__ASSIGNMENT__. Take the data below and copy exactly the lines starting at the one with "judge to find the city in violation of the" and finishing at the one with "open a public", both included.

__DATA TO EXAMINE__.

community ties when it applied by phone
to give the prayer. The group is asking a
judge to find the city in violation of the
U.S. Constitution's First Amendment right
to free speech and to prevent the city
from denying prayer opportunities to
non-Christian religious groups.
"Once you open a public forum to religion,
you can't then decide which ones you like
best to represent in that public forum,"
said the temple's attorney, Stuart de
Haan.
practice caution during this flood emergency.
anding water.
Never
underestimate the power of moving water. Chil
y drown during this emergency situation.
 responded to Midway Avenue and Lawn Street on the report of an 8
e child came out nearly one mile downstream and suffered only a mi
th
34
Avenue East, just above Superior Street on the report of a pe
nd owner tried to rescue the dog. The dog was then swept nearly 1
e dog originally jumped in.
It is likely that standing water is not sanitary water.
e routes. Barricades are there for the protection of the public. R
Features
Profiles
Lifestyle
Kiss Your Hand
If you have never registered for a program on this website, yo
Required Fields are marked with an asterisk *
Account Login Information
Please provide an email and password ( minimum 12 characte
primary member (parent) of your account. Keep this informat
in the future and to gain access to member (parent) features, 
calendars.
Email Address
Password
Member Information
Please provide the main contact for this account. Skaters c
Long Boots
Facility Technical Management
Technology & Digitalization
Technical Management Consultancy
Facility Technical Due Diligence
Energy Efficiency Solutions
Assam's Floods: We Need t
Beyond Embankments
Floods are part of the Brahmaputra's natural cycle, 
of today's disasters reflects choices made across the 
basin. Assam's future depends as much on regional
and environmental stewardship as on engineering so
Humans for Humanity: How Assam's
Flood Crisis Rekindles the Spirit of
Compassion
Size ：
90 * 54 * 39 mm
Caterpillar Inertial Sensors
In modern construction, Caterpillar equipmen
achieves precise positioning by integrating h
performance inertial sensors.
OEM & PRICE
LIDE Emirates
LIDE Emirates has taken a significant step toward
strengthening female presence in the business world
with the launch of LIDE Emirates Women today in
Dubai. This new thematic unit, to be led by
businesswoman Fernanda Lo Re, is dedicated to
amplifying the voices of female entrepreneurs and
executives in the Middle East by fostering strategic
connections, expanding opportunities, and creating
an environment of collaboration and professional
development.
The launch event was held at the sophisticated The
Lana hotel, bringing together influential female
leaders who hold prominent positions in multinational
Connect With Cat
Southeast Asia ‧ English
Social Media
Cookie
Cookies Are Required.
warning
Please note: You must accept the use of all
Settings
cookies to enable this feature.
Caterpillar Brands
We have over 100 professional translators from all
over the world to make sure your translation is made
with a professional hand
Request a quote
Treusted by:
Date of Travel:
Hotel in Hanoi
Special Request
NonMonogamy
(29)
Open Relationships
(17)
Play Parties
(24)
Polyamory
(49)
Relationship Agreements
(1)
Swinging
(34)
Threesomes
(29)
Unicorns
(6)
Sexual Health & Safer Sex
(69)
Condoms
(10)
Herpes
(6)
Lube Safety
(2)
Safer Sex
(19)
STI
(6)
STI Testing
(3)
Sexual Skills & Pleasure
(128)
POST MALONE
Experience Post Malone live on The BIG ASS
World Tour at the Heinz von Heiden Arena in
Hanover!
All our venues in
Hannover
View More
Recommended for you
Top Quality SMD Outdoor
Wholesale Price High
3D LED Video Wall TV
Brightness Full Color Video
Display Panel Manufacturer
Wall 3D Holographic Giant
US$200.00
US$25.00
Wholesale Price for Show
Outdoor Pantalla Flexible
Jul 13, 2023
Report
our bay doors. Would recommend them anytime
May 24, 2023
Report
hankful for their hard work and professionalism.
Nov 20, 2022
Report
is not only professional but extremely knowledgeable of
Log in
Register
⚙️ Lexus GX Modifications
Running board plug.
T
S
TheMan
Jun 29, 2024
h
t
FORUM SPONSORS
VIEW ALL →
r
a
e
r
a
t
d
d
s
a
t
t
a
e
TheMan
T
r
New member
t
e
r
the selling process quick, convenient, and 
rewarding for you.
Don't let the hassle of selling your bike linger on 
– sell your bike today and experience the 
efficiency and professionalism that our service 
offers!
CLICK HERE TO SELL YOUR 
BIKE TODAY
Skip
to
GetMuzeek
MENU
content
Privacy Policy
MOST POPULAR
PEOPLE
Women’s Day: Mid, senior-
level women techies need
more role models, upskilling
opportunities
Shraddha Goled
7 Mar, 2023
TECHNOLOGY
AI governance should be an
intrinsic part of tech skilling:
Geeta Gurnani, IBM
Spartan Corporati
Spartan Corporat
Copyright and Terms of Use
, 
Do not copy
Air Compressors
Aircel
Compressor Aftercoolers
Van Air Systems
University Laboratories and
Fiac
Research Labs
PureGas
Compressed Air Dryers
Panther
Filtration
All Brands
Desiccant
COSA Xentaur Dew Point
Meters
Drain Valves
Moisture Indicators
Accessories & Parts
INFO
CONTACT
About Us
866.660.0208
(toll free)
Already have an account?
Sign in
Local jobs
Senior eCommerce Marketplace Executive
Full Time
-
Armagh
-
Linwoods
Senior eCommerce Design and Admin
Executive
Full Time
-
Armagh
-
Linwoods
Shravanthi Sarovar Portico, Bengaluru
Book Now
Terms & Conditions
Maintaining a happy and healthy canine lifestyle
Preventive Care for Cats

__YOUR SOLUTION__.
judge to find the city in violation of the
U.S. Constitution's First Amendment right
to free speech and to prevent the city
from denying prayer opportunities to
non-Christian religious groups.
"Once you open a public forum to religion,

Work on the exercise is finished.